**WHAT IS REQUIRED:** Which of the lines below contain the string "Street"? Pull each one out of the data.
Start of Block
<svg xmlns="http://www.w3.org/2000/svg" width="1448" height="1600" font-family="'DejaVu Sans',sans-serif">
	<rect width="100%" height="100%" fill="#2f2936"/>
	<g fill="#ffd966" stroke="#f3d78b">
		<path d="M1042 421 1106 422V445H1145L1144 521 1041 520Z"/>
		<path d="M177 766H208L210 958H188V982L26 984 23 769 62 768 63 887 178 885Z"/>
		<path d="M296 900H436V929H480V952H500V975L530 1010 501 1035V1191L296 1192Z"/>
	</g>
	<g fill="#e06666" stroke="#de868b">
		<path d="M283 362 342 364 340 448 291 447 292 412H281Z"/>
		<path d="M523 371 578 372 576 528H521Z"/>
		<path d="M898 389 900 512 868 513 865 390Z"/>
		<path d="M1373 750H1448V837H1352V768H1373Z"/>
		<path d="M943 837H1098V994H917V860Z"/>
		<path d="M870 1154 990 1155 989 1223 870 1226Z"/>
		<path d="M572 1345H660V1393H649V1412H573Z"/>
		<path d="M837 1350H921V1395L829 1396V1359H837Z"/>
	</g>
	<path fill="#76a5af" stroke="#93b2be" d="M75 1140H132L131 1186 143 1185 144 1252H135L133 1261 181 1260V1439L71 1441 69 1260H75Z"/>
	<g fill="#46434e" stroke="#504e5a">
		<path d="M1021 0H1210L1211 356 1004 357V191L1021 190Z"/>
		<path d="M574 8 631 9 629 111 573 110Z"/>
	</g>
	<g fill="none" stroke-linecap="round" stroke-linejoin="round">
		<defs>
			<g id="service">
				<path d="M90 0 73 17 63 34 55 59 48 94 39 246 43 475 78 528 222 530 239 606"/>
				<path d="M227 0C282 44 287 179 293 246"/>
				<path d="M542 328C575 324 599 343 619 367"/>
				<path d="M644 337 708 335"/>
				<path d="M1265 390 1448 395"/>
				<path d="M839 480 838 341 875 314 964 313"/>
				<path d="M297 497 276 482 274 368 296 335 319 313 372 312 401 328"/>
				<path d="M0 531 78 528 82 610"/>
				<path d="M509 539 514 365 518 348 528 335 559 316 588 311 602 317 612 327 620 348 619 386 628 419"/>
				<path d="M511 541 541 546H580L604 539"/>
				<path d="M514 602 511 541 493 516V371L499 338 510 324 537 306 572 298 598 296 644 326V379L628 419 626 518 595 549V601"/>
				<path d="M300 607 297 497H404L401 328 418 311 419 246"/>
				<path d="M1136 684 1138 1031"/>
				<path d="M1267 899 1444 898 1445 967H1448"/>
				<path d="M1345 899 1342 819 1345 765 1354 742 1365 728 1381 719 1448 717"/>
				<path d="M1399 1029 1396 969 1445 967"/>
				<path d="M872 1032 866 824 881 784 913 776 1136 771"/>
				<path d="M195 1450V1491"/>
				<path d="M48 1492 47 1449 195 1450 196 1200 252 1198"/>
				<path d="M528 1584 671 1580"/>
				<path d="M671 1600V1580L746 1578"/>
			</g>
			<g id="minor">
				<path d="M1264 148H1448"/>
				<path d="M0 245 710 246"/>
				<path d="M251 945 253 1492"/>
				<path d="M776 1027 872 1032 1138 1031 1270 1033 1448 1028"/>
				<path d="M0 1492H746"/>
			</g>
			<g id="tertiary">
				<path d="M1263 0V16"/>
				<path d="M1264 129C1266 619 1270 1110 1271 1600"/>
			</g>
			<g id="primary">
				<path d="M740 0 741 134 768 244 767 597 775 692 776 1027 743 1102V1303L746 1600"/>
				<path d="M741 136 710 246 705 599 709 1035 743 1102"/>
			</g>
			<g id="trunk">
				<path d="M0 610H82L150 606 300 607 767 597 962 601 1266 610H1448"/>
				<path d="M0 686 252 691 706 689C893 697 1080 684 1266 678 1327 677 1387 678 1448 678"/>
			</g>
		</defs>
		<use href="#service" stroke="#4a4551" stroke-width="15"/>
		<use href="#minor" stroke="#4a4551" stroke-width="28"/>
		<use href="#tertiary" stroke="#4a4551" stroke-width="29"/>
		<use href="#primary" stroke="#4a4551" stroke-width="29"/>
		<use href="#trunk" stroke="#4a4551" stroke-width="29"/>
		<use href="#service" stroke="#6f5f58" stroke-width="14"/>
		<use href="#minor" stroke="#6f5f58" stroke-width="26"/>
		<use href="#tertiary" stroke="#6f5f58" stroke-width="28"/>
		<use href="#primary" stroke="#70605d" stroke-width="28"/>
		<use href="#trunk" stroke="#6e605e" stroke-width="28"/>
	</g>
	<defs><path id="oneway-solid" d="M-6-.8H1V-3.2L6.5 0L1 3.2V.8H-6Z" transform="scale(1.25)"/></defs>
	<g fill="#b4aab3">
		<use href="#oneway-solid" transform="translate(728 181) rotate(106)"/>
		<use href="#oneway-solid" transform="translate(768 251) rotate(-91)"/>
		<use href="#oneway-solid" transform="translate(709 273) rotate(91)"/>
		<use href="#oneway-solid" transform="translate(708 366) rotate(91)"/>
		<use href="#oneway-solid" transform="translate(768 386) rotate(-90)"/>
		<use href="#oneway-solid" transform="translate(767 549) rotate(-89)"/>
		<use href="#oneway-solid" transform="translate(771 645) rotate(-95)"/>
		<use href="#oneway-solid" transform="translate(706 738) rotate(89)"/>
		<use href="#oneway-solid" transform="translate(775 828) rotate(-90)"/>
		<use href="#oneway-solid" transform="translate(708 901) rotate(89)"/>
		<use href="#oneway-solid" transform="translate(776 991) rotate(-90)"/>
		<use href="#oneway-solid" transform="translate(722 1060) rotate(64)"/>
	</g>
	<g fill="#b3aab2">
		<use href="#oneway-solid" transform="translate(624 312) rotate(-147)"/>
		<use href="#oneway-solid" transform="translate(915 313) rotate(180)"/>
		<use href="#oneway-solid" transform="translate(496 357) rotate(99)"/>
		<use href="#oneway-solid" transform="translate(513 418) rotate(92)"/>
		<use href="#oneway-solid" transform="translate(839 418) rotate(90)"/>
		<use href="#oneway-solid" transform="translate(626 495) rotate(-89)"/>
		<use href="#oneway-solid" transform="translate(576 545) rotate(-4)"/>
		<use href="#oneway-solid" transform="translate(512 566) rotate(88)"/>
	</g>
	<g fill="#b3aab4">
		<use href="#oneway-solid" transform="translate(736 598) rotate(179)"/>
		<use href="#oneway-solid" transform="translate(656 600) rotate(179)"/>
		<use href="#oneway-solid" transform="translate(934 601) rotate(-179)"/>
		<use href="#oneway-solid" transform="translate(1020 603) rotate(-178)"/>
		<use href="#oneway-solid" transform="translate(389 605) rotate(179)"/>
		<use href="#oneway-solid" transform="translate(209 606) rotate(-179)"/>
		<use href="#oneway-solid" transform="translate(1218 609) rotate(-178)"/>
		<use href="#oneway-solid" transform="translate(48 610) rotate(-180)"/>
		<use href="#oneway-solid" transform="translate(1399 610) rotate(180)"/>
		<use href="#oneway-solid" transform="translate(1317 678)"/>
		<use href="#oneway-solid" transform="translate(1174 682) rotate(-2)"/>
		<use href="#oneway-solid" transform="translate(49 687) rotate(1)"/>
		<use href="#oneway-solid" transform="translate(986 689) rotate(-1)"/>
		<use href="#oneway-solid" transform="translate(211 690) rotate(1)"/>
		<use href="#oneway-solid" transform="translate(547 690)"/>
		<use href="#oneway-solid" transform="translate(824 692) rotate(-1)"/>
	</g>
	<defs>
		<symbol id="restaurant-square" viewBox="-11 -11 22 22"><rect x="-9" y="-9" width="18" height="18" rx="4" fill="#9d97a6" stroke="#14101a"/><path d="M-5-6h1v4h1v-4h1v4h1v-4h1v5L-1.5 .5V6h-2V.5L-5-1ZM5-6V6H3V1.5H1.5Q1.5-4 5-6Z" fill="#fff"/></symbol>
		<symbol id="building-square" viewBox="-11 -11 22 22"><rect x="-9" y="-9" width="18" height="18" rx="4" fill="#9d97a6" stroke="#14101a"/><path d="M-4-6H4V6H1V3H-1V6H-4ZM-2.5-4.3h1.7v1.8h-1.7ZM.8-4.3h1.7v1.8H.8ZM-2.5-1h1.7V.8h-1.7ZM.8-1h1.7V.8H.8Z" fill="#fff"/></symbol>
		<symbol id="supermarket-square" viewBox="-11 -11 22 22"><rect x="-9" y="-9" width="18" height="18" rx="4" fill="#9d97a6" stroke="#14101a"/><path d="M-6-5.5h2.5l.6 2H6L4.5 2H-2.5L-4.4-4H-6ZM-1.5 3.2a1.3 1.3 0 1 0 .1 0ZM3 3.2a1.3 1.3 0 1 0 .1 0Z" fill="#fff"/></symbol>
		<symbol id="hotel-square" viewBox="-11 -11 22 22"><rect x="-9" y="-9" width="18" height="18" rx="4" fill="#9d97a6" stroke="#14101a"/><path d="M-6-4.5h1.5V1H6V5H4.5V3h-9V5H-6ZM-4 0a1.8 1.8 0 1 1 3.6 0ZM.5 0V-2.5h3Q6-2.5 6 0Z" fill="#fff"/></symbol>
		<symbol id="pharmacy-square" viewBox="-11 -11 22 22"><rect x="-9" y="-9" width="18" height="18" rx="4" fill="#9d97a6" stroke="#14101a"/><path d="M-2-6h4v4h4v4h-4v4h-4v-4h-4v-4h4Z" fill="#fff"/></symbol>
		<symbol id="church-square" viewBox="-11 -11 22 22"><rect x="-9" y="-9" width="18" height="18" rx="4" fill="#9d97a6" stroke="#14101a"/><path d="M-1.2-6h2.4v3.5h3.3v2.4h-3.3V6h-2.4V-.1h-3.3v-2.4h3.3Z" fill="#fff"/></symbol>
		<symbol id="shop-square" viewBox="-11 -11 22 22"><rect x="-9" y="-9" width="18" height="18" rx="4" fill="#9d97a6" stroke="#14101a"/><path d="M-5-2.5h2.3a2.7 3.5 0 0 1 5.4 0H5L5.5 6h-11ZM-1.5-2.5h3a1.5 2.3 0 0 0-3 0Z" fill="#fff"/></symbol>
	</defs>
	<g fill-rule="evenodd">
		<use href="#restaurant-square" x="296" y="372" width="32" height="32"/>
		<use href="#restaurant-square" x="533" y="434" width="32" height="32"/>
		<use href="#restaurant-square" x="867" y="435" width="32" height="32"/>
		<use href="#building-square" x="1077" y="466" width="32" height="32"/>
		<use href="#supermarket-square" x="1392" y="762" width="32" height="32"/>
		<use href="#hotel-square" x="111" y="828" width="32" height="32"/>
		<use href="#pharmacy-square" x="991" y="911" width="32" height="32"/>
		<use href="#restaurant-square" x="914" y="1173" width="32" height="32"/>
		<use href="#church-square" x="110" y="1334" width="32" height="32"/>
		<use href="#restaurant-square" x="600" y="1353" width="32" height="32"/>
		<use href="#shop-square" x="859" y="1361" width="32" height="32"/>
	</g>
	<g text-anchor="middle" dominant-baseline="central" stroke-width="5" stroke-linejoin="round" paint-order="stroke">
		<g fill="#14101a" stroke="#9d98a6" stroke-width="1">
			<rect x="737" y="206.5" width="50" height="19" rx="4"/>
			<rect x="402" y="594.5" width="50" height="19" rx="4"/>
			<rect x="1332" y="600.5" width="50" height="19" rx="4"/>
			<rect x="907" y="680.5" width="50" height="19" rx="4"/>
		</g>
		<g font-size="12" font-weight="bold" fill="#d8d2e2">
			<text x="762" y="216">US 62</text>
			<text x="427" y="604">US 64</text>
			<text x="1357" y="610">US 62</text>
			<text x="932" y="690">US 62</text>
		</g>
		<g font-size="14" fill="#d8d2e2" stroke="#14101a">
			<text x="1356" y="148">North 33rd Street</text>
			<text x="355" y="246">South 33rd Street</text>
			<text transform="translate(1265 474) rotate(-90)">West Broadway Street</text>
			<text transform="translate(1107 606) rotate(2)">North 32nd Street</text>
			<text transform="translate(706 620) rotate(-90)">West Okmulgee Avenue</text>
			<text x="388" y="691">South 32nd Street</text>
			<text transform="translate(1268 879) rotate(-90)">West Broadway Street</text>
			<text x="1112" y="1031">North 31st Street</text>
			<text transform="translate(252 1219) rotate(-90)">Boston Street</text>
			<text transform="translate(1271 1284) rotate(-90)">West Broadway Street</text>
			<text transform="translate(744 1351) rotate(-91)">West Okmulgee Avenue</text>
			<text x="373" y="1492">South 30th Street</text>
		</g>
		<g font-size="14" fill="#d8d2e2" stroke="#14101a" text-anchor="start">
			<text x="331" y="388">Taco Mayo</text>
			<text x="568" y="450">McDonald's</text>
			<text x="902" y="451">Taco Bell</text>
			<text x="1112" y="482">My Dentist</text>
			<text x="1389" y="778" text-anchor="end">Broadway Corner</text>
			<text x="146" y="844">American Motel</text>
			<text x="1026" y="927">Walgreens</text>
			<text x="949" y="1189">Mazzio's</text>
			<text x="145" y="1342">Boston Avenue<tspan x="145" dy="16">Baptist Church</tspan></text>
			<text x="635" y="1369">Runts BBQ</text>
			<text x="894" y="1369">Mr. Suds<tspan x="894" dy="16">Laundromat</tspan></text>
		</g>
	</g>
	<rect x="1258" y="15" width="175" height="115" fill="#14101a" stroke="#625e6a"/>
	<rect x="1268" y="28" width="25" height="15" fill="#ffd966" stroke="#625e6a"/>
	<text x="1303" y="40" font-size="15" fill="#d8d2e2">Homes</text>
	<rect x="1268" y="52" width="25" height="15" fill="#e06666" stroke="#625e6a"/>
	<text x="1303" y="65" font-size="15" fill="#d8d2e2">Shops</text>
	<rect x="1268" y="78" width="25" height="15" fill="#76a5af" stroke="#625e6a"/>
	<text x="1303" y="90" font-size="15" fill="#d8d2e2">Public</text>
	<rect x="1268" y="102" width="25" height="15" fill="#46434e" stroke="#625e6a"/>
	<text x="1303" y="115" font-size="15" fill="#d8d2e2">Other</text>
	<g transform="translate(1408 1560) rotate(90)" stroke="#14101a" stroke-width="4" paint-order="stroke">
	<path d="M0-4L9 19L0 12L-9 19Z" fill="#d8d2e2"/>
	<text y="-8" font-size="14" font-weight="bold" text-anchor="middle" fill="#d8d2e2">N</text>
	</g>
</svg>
End of Block
**TASK RESPONSE:**
			<text x="1356" y="148">North 33rd Street</text>
			<text x="355" y="246">South 33rd Street</text>
			<text transform="translate(1265 474) rotate(-90)">West Broadway Street</text>
			<text transform="translate(1107 606) rotate(2)">North 32nd Street</text>
			<text x="388" y="691">South 32nd Street</text>
			<text transform="translate(1268 879) rotate(-90)">West Broadway Street</text>
			<text x="1112" y="1031">North 31st Street</text>
			<text transform="translate(252 1219) rotate(-90)">Boston Street</text>
			<text transform="translate(1271 1284) rotate(-90)">West Broadway Street</text>
			<text x="373" y="1492">South 30th Street</text>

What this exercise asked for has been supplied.